The Camry has been the nation’s best-selling passenger car for a dozen years but its lead over competitors is narrowing. Through the first three months of this year, Toyota has sold just over 94,000 Camrys. It leads the Altima by about 5,000 sales and the Accord by about 15,000 sales.
But the Accord’s share of the market is growing and, when sales to rental car companies and other fleet customers are subtracted, actually beat the Camry last year, said Karl Brauer, an analyst with auto information company Kelley Blue Book.
Despite the new styling, “Toyota will remain under pressure to keep that car at the top of the sales chart,” Brauer said. “They will have to utilize sales incentives and fleet sales but that is going to hurt the resale value of the Camry, which has been one of Toyota’s traditional strengths.”
Toyota is often criticized for producing boring-looking cars. It challenged that notion with the Camry’s new design.
The automaker said its “designers and engineers reimagined nearly every exterior surface of the car. Only the roof remains unchanged.” Typically automakers only make large styling changes when they introduce a completely new generation of a vehicle. That’s some years off for the Camry.
“They are feeling the competition,” said Jake Fisher, automotive director of Consumer Reports. He likes the look of the new styling.
“You expect to have a some sort of minor freshening at the three-year mark where the Camry is now but I was surprised to see such a substantial change. That has not been in the playbook for Toyota,” Fisher said.
With its new look, Toyota’s designers worked to make the previously pedestrian Camry far more muscular.
The hood has four sculpted lines that provide a sense that the car is in motion as they lead back to the windshield. A body line on the side of the car is meant to provide that same look. The aggressive front bumper features a wider and more prominent trapezoidal grille shape, expressing a lower center of gravity.
The new car is slightly longer -- 1.8 inches -- and features a widened track -- 0.4 inches -– that designers said give the Camry a “a dynamic stance and presence.”
Toyota also upgraded the Camry’s interior with more soft-touch materials.
In a move to make the Camry match its more aggressive look, Toyota bolstered the chassis and body structure with additional spot welds to improve rigidity and ride quality. It also retuned the suspension to give the Camry’s handling a sportier feel.
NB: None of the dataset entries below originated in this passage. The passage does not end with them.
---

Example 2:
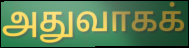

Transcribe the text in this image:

அதுவாகக்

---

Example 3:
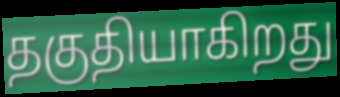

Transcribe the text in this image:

தகுதியாகிறது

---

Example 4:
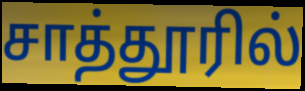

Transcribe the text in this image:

சாத்தூரில்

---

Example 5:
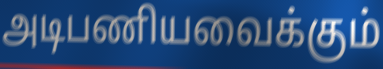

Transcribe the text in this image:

அடிபணியவைக்கும்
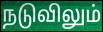
நடுவிலும்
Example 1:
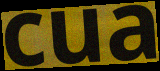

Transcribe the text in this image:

cua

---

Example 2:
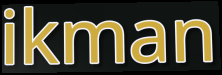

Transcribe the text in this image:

ikman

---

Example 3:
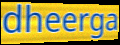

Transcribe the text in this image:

dheerga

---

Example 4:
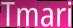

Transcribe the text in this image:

Tmari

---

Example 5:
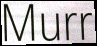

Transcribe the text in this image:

Murr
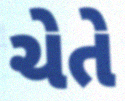
ચેતે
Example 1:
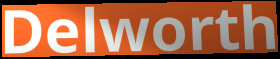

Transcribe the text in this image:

Delworth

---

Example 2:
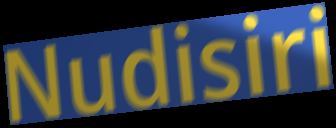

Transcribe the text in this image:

Nudisiri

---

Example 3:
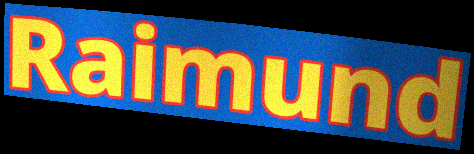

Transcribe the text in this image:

Raimund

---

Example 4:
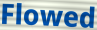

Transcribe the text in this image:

Flowed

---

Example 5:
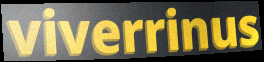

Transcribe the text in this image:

viverrinus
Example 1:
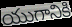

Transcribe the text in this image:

యుగానికి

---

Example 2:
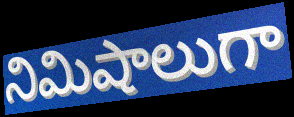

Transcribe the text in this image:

నిమిషాలుగా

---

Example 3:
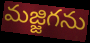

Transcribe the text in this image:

మజ్జిగను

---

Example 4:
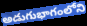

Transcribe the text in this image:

Previously, the Camry’s success was based on its practical nature and reputation for durability, but customers were “looking for a little more style, comfort and performance, and this 2015 Camry has all of the above,” said Bob Carter, senior vice president of automotive operations of Toyota Motor Sales USA Inc.
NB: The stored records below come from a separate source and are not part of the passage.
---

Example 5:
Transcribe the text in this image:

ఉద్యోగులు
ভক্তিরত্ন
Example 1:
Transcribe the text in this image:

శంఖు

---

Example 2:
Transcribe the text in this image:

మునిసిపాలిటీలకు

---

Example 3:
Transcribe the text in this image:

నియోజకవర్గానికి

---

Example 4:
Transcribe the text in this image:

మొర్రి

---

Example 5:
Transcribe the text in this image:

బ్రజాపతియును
Toyota engineers also worked on making a quieter car by reducing wind and road noise. The window and door seals were improved to keep noise outside.
Brauer said he was surprised how much the redesign looks like the ES 350 sedan from Toyota’s Lexus luxury car lineup.
“I would think that they would want to get away from the feeling that the ES 350 is a Camry dressed in a tuxedo,” Brauer said. “That seems like a misstep.”